– И на что бы так много! – горестно сказал побледневший жид, развязывая кожаный мешок свой; но он счастлив был, что в его кошельке не было более и что гайдук далее ста не умел считать. – Пан, пан! уйдем скорее! Видите, какой тут нехороший народ! – сказал Янкель, заметивши, что гайдук перебирал на руке деньги, как бы жалея о том, что не запросил более.
– Что ж ты, чертов гайдук, – сказал Бульба, деньги взял, а показать и не думаешь? Нет, ты должен показать. Уж когда деньги получил, то ты не вправе теперь отказать.
– Ступайте, ступайте к дьяволу! а не то я сию минуту дам знать, и вас тут… Уносите ноги, говорю я вам, скорее!
– Пан! пан! пойдем! Ей-богу, пойдем! Цур им! Пусть им приснится такое, что плевать нужно, – кричал бедный Янкель.
Бульба медленно, потупив голову, оборотился и шел назад, преследуемый укорами Янкеля, которого ела грусть при мысли о даром потерянных червонцах.
– И на что бы трогать? Пусть бы, собака, бранился! То уже такой народ, что не может не браниться! Ох, вей мир, какое счастие посылает бог людям! Сто червонцев за то только, что прогнал нас! А наш брат: ему и пейсики оборвут, и из морды сделают такое, что и глядеть не можно, а никто не даст ста червонных. О, боже мой! боже милосердый!
Но неудача эта гораздо более имела влияния на Бульбу; она выражалась пожирающим пламенем в его глазах.
– Пойдем! – сказал он вдруг, как бы встряхнувшись. – Пойдем на площадь. Я хочу посмотреть, как его будут мучить.
– Ой, пан! зачем ходить?
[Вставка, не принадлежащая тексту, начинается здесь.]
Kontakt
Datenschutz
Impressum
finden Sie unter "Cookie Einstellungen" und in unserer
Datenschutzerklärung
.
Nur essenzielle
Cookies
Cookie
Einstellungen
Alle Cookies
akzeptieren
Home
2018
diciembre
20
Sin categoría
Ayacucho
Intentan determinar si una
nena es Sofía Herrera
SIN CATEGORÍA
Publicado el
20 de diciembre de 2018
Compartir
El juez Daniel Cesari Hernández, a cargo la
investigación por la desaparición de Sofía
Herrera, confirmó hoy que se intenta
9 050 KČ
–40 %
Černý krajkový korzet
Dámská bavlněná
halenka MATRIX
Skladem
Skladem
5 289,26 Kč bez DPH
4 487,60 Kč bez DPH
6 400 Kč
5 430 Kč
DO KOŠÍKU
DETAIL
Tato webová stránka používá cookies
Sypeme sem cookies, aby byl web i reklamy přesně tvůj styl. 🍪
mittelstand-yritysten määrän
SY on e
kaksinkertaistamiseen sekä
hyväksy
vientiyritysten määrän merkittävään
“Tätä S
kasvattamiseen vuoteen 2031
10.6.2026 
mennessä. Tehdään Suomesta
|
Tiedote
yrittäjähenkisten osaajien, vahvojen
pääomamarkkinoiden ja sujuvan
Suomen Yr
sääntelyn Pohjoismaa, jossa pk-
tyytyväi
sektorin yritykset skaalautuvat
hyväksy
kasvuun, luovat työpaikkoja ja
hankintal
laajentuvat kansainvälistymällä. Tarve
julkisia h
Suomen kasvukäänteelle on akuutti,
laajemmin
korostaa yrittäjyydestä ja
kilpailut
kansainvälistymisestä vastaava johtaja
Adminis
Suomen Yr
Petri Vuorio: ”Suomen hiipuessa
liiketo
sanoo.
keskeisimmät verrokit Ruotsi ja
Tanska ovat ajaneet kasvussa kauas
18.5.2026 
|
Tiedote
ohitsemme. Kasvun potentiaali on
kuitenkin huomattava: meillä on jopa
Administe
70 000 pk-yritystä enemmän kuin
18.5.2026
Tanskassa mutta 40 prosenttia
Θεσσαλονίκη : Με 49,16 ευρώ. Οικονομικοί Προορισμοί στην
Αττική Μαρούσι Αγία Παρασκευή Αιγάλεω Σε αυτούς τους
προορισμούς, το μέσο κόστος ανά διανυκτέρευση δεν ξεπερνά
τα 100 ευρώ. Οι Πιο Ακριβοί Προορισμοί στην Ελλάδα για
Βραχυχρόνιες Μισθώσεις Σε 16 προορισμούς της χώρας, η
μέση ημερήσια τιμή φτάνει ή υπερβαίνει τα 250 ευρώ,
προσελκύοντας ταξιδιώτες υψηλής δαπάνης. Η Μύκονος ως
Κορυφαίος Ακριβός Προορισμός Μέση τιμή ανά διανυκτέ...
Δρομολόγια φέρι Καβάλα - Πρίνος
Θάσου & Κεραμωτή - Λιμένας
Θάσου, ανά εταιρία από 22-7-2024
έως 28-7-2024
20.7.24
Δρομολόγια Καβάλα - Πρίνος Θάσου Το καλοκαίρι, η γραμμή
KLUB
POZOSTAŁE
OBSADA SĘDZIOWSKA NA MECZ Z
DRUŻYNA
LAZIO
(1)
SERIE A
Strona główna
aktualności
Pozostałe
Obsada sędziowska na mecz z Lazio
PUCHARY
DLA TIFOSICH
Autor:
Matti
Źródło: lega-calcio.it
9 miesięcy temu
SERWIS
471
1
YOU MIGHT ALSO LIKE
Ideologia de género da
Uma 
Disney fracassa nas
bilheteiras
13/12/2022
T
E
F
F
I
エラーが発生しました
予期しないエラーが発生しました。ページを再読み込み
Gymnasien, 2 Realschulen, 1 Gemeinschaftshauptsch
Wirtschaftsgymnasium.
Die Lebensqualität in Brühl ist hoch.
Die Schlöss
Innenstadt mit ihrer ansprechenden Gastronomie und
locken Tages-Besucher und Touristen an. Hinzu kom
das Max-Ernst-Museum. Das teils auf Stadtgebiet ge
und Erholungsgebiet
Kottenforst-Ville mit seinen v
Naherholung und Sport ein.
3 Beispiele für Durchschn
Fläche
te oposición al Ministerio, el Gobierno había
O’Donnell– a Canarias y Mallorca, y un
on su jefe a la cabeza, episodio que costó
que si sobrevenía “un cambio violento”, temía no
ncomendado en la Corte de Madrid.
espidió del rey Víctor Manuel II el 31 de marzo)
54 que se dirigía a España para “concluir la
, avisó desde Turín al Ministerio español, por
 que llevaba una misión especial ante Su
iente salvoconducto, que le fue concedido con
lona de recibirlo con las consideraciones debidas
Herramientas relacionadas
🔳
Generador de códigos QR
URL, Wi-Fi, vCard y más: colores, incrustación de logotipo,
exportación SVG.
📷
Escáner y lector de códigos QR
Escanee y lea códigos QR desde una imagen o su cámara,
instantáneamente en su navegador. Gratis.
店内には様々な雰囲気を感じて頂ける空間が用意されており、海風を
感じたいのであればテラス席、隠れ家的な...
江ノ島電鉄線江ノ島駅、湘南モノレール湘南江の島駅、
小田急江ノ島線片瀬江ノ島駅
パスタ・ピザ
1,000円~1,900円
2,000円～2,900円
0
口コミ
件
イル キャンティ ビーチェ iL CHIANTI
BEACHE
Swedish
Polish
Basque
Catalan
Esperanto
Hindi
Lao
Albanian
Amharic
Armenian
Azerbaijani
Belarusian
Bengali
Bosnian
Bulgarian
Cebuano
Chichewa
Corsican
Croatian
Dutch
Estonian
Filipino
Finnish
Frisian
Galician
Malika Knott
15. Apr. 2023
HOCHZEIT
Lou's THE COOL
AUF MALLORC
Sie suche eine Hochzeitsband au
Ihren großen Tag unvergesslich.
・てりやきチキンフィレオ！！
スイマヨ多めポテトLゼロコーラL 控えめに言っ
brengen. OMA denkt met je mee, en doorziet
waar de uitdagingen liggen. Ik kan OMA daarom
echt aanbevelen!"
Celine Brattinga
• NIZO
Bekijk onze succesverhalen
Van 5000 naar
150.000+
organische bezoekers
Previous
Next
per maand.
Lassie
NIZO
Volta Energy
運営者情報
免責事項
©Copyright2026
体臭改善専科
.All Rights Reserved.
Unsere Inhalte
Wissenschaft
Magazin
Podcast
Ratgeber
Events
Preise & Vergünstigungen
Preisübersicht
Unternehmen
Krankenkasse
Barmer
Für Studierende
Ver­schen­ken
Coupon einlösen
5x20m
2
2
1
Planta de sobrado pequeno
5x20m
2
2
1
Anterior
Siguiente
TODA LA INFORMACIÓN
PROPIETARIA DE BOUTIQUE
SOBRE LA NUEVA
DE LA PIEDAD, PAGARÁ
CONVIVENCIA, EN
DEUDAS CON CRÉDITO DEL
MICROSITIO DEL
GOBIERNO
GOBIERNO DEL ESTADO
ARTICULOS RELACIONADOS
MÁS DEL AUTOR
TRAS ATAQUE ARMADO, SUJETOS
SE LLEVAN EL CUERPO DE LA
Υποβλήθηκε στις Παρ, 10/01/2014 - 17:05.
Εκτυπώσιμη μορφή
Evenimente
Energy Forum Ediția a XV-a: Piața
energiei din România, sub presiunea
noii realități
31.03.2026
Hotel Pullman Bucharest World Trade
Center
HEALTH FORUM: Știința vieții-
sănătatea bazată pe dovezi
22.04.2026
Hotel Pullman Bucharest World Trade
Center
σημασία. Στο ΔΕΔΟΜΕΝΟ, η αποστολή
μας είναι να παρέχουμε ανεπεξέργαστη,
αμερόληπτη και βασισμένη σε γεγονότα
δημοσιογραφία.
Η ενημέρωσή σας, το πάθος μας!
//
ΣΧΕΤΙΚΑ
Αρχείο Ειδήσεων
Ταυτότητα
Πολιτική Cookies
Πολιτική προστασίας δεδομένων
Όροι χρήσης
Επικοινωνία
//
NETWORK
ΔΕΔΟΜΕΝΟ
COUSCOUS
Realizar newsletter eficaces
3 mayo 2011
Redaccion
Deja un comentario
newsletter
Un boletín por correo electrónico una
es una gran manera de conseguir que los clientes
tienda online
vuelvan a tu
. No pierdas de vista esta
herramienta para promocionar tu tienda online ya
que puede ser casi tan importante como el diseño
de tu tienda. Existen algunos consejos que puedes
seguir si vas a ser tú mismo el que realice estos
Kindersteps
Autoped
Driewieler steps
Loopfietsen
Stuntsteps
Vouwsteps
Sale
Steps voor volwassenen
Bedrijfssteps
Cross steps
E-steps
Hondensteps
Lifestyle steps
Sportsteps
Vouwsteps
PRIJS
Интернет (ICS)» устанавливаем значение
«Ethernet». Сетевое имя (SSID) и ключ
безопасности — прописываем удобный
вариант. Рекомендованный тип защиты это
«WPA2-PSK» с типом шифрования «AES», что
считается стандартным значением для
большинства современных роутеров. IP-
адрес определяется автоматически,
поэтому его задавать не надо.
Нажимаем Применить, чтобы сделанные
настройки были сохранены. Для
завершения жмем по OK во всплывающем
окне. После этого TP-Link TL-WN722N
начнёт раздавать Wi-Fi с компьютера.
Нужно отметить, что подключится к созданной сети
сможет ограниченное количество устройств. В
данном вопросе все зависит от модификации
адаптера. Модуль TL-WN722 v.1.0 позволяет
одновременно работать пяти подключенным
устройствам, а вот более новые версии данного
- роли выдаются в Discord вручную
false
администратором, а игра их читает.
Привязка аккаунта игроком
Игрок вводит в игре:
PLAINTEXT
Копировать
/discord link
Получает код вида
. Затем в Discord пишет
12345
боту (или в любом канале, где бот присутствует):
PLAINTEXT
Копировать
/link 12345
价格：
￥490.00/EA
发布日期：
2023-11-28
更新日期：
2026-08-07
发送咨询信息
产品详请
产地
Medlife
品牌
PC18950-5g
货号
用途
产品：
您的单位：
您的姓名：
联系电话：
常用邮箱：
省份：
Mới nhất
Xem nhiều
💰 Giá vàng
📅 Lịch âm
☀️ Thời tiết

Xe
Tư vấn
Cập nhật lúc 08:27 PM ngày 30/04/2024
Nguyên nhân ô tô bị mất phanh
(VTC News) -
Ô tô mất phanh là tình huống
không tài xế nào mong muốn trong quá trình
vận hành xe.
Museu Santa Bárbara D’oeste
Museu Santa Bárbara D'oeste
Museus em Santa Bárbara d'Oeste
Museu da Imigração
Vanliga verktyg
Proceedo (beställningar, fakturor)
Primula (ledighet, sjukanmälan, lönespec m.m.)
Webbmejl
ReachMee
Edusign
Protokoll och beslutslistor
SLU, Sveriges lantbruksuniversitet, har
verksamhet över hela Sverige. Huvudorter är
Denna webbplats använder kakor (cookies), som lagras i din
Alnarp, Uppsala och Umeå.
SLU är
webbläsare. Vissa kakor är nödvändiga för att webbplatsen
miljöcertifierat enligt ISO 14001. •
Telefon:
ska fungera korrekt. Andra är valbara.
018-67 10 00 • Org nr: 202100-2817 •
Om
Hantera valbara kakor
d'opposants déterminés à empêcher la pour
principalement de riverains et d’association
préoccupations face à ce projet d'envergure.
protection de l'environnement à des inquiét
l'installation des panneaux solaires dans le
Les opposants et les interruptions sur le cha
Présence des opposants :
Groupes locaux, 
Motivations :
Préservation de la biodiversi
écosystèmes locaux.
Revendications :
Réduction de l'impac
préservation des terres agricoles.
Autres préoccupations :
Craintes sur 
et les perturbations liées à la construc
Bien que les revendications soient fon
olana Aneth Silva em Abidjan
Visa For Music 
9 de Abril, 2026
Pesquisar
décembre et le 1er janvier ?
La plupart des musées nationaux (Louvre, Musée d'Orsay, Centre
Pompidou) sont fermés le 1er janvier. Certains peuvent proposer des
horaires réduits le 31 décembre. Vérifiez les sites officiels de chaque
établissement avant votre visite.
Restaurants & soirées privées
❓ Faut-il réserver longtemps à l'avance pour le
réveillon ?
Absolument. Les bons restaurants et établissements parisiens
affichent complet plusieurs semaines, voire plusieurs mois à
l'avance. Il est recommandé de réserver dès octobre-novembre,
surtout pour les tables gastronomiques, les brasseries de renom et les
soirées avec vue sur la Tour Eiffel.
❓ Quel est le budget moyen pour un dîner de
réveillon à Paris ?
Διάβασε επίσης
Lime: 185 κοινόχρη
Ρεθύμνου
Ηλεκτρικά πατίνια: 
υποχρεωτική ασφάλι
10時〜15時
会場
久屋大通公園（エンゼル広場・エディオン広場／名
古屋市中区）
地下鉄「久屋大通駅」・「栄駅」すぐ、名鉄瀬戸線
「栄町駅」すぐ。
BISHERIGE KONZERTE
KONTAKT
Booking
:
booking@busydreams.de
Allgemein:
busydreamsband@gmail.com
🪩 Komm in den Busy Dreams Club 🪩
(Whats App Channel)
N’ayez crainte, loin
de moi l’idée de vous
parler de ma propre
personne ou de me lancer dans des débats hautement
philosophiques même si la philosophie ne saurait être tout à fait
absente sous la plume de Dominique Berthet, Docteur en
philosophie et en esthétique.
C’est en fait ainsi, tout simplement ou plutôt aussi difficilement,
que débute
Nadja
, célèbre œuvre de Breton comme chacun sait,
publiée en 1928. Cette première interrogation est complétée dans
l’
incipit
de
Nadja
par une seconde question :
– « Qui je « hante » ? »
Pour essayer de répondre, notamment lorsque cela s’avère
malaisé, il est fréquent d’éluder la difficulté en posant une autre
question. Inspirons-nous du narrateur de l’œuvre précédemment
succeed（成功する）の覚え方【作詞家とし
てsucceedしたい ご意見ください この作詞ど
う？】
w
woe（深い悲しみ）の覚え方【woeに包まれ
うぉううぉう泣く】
Ведь нам этим не помочь уже.
– Пойдем! – упрямо сказал Бульба, и жид, как нянька, вздыхая, побрел вслед за ним.
Площадь, на которой долженствовала производиться казнь, нетрудно было отыскать: народ валил туда со всех сторон. В тогдашний грубый век это составляло одно из занимательнейших зрелищ не только для черни, но и для высших классов. Множество старух, самых набожных, множество молодых девушек и женщин, самых трусливых, которым после всю ночь грезились окровавленные трупы, которые кричали спросонья так громко, как только может крикнуть пьяный гусар, не пропускали, однако же, случая полюбопытствовать. «Ах, какое мученье!» – кричали из них многие с истерическою лихорадкою, закрывая глаза и отворачиваясь; однако же простаивали иногда довольное время. Иной, и рот разинув, и руки вытянув вперед, желал бы вскочить всем на головы, чтобы оттуда посмотреть повиднее. Из толпы узких, небольших и обыкновенных голов высовывал свое толстое лицо мясник, наблюдал весь процесс с видом знатока и разговаривал односложными словами с оружейным мастером, которого называл кумом, потому что в праздничный день напивался с ним в одном шинке. Иные рассуждали с жаром, другие даже держали пари; но большая часть была таких, которые на весь мир и на все, что ни случается в свете, смотрят, ковыряя пальцем в своем носу. На переднем плане, возле самых усачей, составлявших городовую гвардию, стоял молодой шляхтич или казавшийся шляхтичем, в военном костюме, который надел на себя решительно все, что у него ни было, так что на его квартире оставалась только изодранная рубашка да старые сапоги. Две цепочки, одна сверх другой, висели у него на шее с каким-то дукатом. Он стоял с коханкою своею, Юзысею, и беспрестанно оглядывался, чтобы кто-нибудь не замарал ее шелкового платья. Он ей растолковал совершенно все, так что уже решительно не можно было ничего прибавить. «Вот это, душечка Юзыся, – говорил он, – весь народ, что вы видите, пришел затем, чтобы посмотреть, как будут казнить преступников. А вот тот, душечка, что, вы видите, держит в руках секиру и другие инструменты, – то палач, и он будет казнить. И как начнет колесовать и другие делать муки, то преступник еще будет жив; а как отрубят голову, то он, душечка, тотчас и умрет. Прежде будет кричать и двигаться, но как только отрубят голову, тогда ему не можно будет ни кричать, ни есть, ни пить, оттого что у него, душечка, уже больше не будет головы».